__ASSIGNMENT__
Everything in the records except the pictures needs to be printed again exactly.
*** DATASET EXTRACT
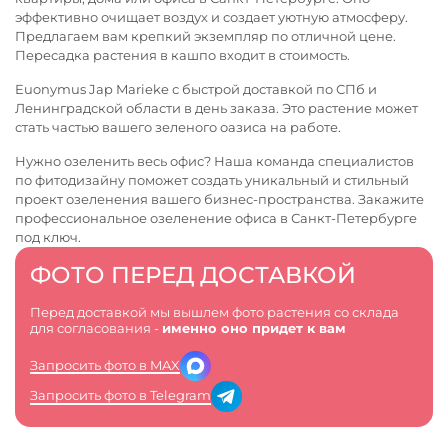
эффективно очищает воздух и создает уютную атмосферу.
Предлагаем вам крепкий экземпляр по отличной цене.
Пересадка растения в кашпо входит в стоимость.
Euonymus Jap Marieke с быстрой доставкой по СПб и
Ленинградской области в день заказа. Это растение может
стать частью вашего зеленого оазиса на работе.
Нужно озеленить весь офис? Наша команда специалистов
по фитодизайну поможет создать уникальный и стильный
проект озеленения вашего бизнес-пространства. Закажите
профессиональное
озеленение офиса в Санкт-Петербурге
под ключ.
ФОТО ПЕРЕД ДОСТАВКОЙ
Перед доставкой мы вышлем фото растения со склада
для согласования -
именно оно придет к вам
Запросить фото в MAX
Запросить фото в Telegram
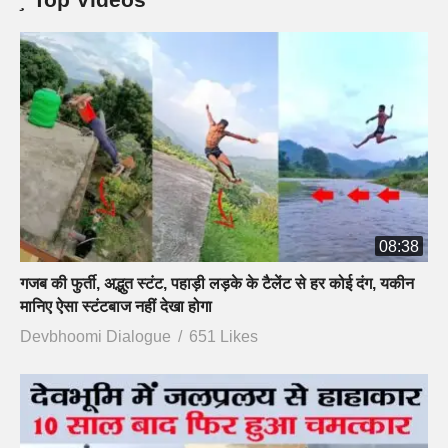
08:38
गजब की फुर्ती, अद्भुत स्टंट, पहाड़ी लड़के के टैलेंट से हर कोई दंग, यकीन
मानिए ऐसा स्टंटबाज नहीं देखा होगा
Devbhoomi Dialogue
651 Likes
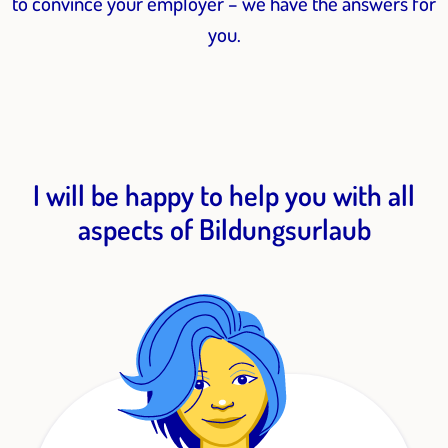
to convince your employer – we have the answers for
you.
I will be happy to help you with all
aspects of Bildungsurlaub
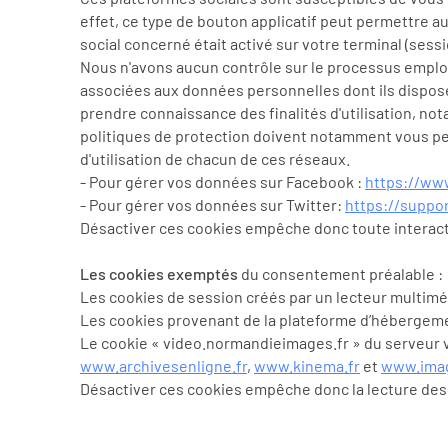
effet, ce type de bouton applicatif peut permettre a
social concerné était activé sur votre terminal (sess
Nous n'avons aucun contrôle sur le processus employé
associées aux données personnelles dont ils disposen
prendre connaissance des finalités d'utilisation, not
politiques de protection doivent notamment vous p
d'utilisation de chacun de ces réseaux.
- Pour gérer vos données sur Facebook :
https://ww
- Pour gérer vos données sur Twitter:
https://suppor
Désactiver ces cookies empêche donc toute interact
Les cookies exemptés
du consentement préalable :
Les cookies de session créés par un lecteur multiméd
Les cookies provenant de la plateforme d’hébergeme
Le cookie « video.normandieimages.fr » du serveur vi
www.archivesenligne.fr
,
www.kinema.fr
et
www.imag
Désactiver ces cookies empêche donc la lecture des v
******
__ANSWER SECTION__
эффективно очищает воздух и создает уютную атмосферу.
Предлагаем вам крепкий экземпляр по отличной цене.
Пересадка растения в кашпо входит в стоимость.
Euonymus Jap Marieke с быстрой доставкой по СПб и
Ленинградской области в день заказа. Это растение может
стать частью вашего зеленого оазиса на работе.
Нужно озеленить весь офис? Наша команда специалистов
по фитодизайну поможет создать уникальный и стильный
проект озеленения вашего бизнес-пространства. Закажите
профессиональное
озеленение офиса в Санкт-Петербурге
под ключ.
ФОТО ПЕРЕД ДОСТАВКОЙ
Перед доставкой мы вышлем фото растения со склада
для согласования -
именно оно придет к вам
Запросить фото в MAX
Запросить фото в Telegram
08:38
गजब की फुर्ती, अद्भुत स्टंट, पहाड़ी लड़के के टैलेंट से हर कोई दंग, यकीन
मानिए ऐसा स्टंटबाज नहीं देखा होगा
Devbhoomi Dialogue
651 Likes
to convince your employer – we have the answers for
you.
I will be happy to help you with all
aspects of Bildungsurlaub
effet, ce type de bouton applicatif peut permettre a
social concerné était activé sur votre terminal (sess
Nous n'avons aucun contrôle sur le processus employé
associées aux données personnelles dont ils disposen
prendre connaissance des finalités d'utilisation, not
politiques de protection doivent notamment vous p
d'utilisation de chacun de ces réseaux.
- Pour gérer vos données sur Facebook :
https://ww
- Pour gérer vos données sur Twitter:
https://suppor
Désactiver ces cookies empêche donc toute interact
Les cookies exemptés
du consentement préalable :
Les cookies de session créés par un lecteur multiméd
Les cookies provenant de la plateforme d’hébergeme
Le cookie « video.normandieimages.fr » du serveur vi
www.archivesenligne.fr
,
www.kinema.fr
et
www.imag
Désactiver ces cookies empêche donc la lecture des v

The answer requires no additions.